[Collected data]
-*-*-
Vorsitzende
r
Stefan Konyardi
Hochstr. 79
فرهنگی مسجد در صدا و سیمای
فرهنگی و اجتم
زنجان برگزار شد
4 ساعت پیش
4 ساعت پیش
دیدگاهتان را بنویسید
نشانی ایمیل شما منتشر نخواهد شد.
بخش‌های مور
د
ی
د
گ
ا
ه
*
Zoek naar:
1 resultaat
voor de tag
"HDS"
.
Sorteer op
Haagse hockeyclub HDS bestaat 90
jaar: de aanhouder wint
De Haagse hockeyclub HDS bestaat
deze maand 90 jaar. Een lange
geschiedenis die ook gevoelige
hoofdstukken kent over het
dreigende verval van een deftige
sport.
-*-*-
» **Your objective**: Every entry must be given again exactly as it reads.

» **Result for this task**:
Vorsitzende
r
Stefan Konyardi
Hochstr. 79
فرهنگی مسجد در صدا و سیمای
فرهنگی و اجتم
زنجان برگزار شد
4 ساعت پیش
4 ساعت پیش
دیدگاهتان را بنویسید
نشانی ایمیل شما منتشر نخواهد شد.
بخش‌های مور
د
ی
د
گ
ا
ه
*
Zoek naar:
1 resultaat
voor de tag
"HDS"
.
Sorteer op
Haagse hockeyclub HDS bestaat 90
jaar: de aanhouder wint
De Haagse hockeyclub HDS bestaat
deze maand 90 jaar. Een lange
geschiedenis die ook gevoelige
hoofdstukken kent over het
dreigende verval van een deftige
sport.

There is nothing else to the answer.